If you’re comparing this to paying à la carte in Centro, the value often comes from three things:
- You try multiple taco styles without ordering repeatedly.
- You get alcohol tasting included, not tacked on later.
- You’re paying for access to small, local-feeling stops you’d likely miss on your own.
There are also group discounts, and it’s a private tour, which can make the per-person price feel even more reasonable when shared among your group.
How to Get the Most Out of the Tour

This is one of those tours where preparation turns “good” into “great.”
First: come hungry. Unlimited tacos sounds obvious, but your appetite will set your enjoyment level. The pacing is designed for eating, not slow strolling with tiny bites.
Second: wear comfortable shoes. Central Mexico City streets can mean uneven sidewalks and lots of turns. The tour is around a 3-hour walking plan, so foot comfort matters more than you think.
Third: use the guide’s history angle. Ask why a dish became iconic, what makes that specific taco style different, or how mezcal varies by agave. The guide isn’t just there to hand you food; the stories are part of the meal.
And last: because it’s a private group, tell your guide what you like and what you want to avoid. The tour is described as personalized to your private group, so your preferences should carry weight.
Should You Book Flavors of Mexico City?
Book it if you want a guided way to taste Mexico City’s street food culture in Centro, with unlimited tacos, dessert, and a real mezcal tasting using wild agave (including tepeztate from a 25-year-old plant).

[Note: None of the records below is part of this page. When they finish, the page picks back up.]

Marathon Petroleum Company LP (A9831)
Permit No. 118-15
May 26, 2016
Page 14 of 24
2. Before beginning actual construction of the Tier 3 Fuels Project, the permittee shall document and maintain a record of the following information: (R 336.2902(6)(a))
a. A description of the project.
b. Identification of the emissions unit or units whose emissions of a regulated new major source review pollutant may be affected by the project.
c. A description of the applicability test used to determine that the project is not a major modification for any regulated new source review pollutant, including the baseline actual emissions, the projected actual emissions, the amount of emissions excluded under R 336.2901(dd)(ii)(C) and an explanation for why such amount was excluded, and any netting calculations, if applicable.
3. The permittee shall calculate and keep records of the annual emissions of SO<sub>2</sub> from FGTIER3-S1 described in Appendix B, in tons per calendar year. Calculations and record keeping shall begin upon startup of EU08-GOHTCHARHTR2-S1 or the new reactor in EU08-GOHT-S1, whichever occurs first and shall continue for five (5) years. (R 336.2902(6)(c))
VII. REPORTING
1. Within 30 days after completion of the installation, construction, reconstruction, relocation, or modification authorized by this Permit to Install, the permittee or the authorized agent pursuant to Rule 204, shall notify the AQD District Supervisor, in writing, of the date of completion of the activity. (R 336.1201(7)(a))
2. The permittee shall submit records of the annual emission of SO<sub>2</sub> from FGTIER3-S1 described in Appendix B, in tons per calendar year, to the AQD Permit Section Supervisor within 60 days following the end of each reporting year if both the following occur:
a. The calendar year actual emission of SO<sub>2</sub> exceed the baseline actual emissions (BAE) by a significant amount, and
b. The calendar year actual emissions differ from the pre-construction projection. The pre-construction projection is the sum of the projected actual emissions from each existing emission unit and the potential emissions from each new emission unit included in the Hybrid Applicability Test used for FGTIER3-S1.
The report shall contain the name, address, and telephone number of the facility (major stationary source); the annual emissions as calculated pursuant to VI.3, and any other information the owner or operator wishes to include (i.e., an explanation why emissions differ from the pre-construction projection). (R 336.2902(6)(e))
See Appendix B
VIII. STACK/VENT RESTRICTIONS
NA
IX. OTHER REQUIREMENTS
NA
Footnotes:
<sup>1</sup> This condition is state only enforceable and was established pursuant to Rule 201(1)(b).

The private format is a plus if you hate the feeling of being shuffled around with strangers.
Skip it or think twice if you dislike walking or you’re planning a day with zero flexibility, since the tour requires good weather and there’s at least one reported case of a late cancellation close to start time.

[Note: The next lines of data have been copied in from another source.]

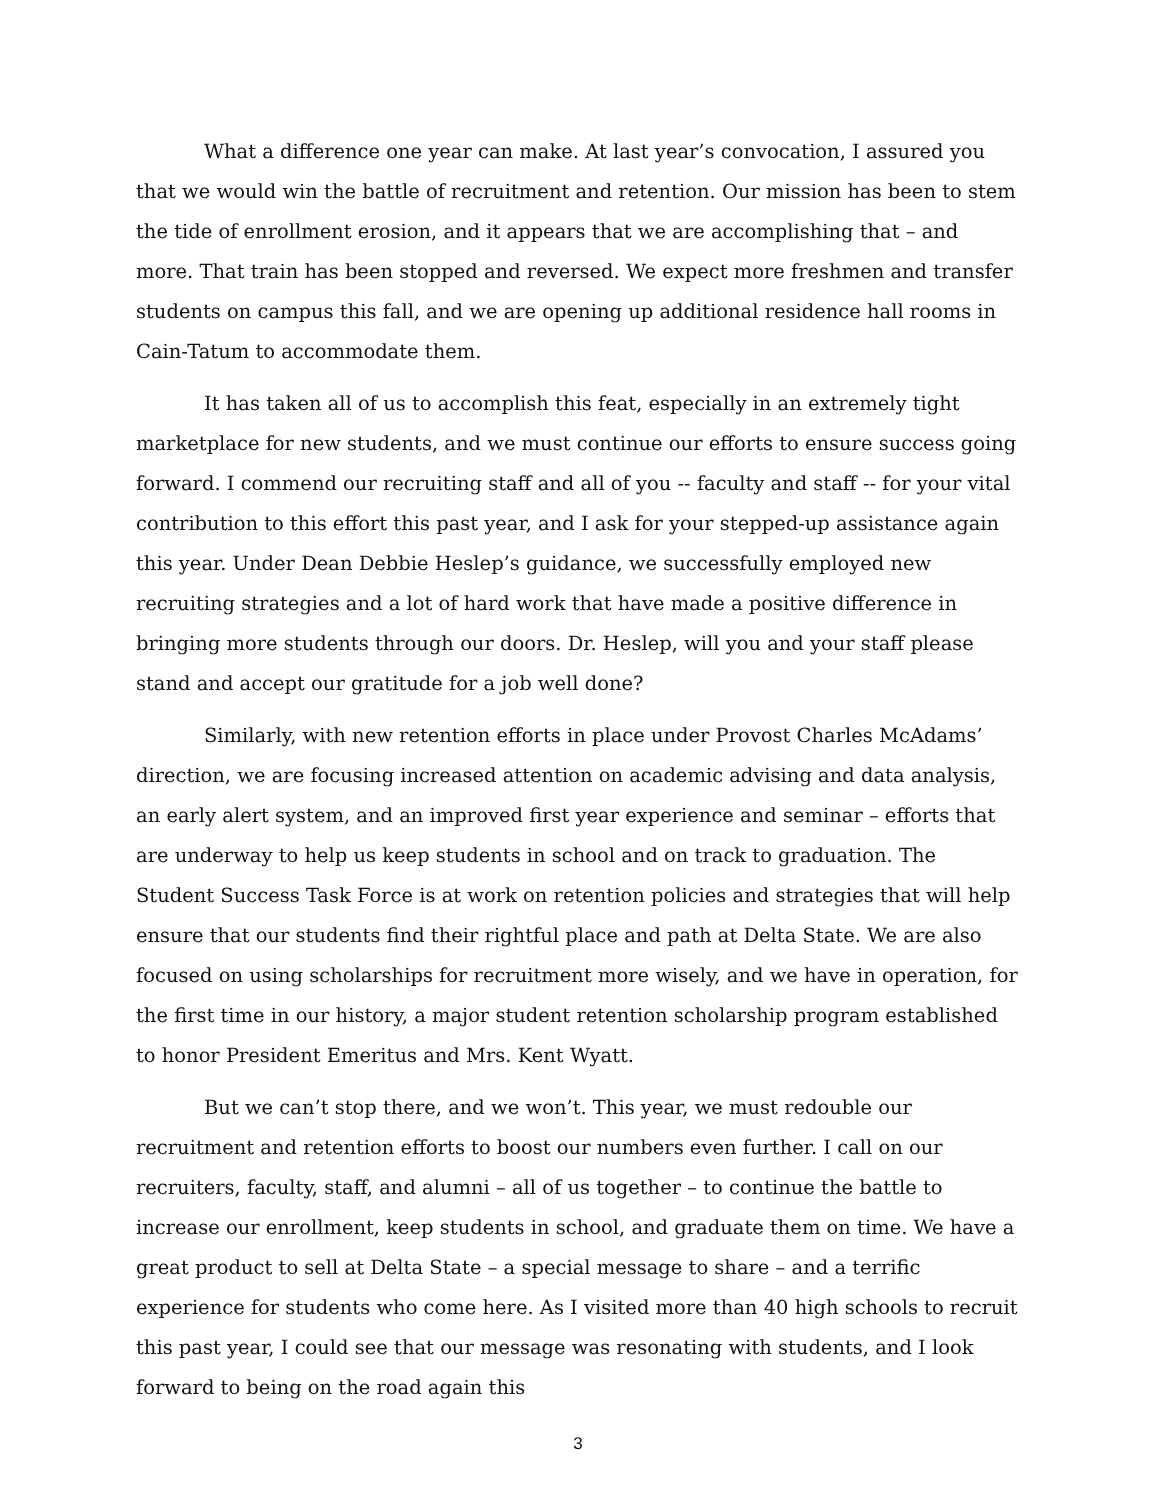What a difference one year can make. At last year’s convocation, I assured you that we would win the battle of recruitment and retention. Our mission has been to stem the tide of enrollment erosion, and it appears that we are accomplishing that – and more. That train has been stopped and reversed. We expect more freshmen and transfer students on campus this fall, and we are opening up additional residence hall rooms in Cain-Tatum to accommodate them.
It has taken all of us to accomplish this feat, especially in an extremely tight marketplace for new students, and we must continue our efforts to ensure success going forward. I commend our recruiting staff and all of you -- faculty and staff -- for your vital contribution to this effort this past year, and I ask for your stepped-up assistance again this year. Under Dean Debbie Heslep’s guidance, we successfully employed new recruiting strategies and a lot of hard work that have made a positive difference in bringing more students through our doors. Dr. Heslep, will you and your staff please stand and accept our gratitude for a job well done?
Similarly, with new retention efforts in place under Provost Charles McAdams’ direction, we are focusing increased attention on academic advising and data analysis, an early alert system, and an improved first year experience and seminar – efforts that are underway to help us keep students in school and on track to graduation. The Student Success Task Force is at work on retention policies and strategies that will help ensure that our students find their rightful place and path at Delta State. We are also focused on using scholarships for recruitment more wisely, and we have in operation, for the first time in our history, a major student retention scholarship program established to honor President Emeritus and Mrs. Kent Wyatt.
But we can’t stop there, and we won’t. This year, we must redouble our recruitment and retention efforts to boost our numbers even further. I call on our recruiters, faculty, staff, and alumni – all of us together – to continue the battle to increase our enrollment, keep students in school, and graduate them on time. We have a great product to sell at Delta State – a special message to share – and a terrific experience for students who come here. As I visited more than 40 high schools to recruit this past year, I could see that our message was resonating with students, and I look forward to being on the road again this
3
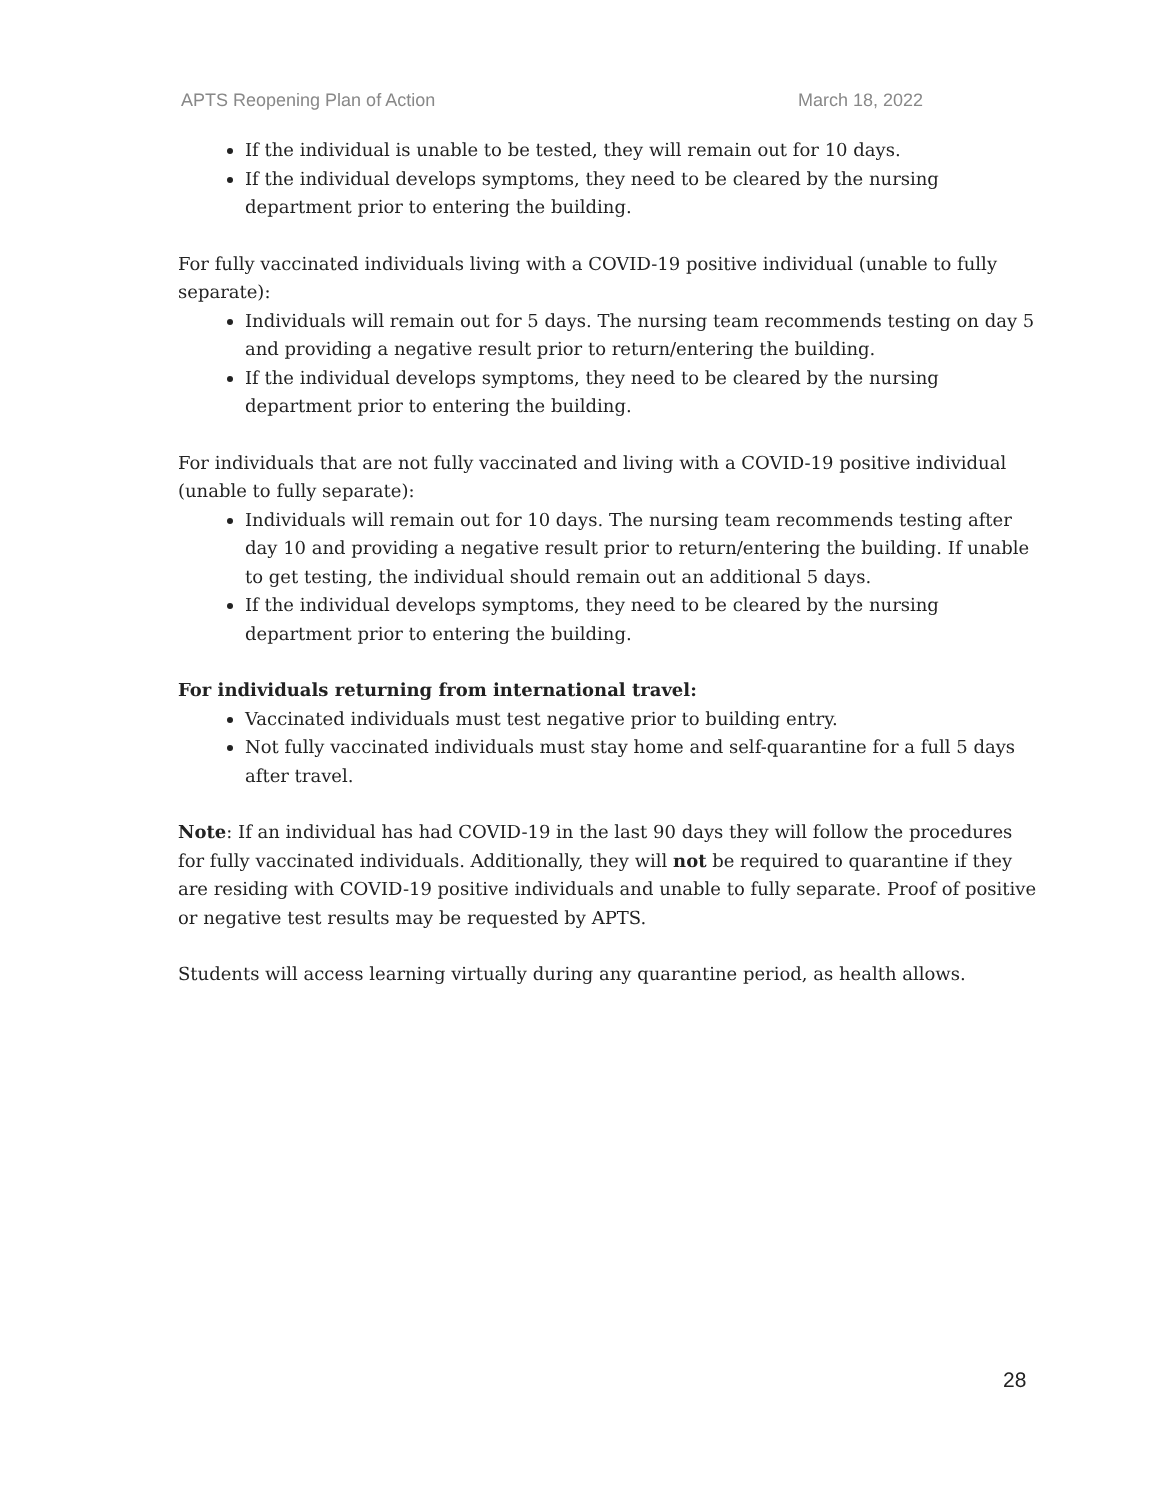APTS Reopening Plan of Action March 18, 2022
If the individual is unable to be tested, they will remain out for 10 days.
If the individual develops symptoms, they need to be cleared by the nursing department prior to entering the building.
For fully vaccinated individuals living with a COVID-19 positive individual (unable to fully separate):
Individuals will remain out for 5 days. The nursing team recommends testing on day 5 and providing a negative result prior to return/entering the building.
If the individual develops symptoms, they need to be cleared by the nursing department prior to entering the building.
For individuals that are not fully vaccinated and living with a COVID-19 positive individual (unable to fully separate):
Individuals will remain out for 10 days. The nursing team recommends testing after day 10 and providing a negative result prior to return/entering the building. If unable to get testing, the individual should remain out an additional 5 days.
If the individual develops symptoms, they need to be cleared by the nursing department prior to entering the building.
For individuals returning from international travel:
Vaccinated individuals must test negative prior to building entry.
Not fully vaccinated individuals must stay home and self-quarantine for a full 5 days after travel.
Note: If an individual has had COVID-19 in the last 90 days they will follow the procedures for fully vaccinated individuals. Additionally, they will not be required to quarantine if they are residing with COVID-19 positive individuals and unable to fully separate. Proof of positive or negative test results may be requested by APTS.
Students will access learning virtually during any quarantine period, as health allows.
28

If you do book, plan to spend the evening after the tour in a low-key way. You’ll likely leave full, and that’s the whole idea.
FAQ
How long is the Flavors of Mexico City tour?
It’s about 3 hours.
Where does the tour start?
The meeting point is Palacio de Bellas Artes, Av. Juárez S/N, Centro Histórico de la Cdad. de México, Centro, Cuauhtémoc, 06050 Ciudad de México, CDMX, Mexico.
What time does the tour begin?
The tour starts at 1:00 pm.
Is this tour private?
Yes. This is a private tour/activity, and only your group participates.
What’s included in the food and drinks?
You get lunch over 4 sit-down stops & market, unlimited tacos, soft drinks, mezcal tasting, and bottled water.
Are alcoholic beverages included?
Yes, the tour includes mezcal tasting.
What dessert is included?
The tour includes churros and traditional candy.
Is the tour refundable if plans change?
The tour offers free cancellation. You can cancel up to 24 hours in advance for a full refund. If you cancel less than 24 hours before the start time, you won’t get a refund.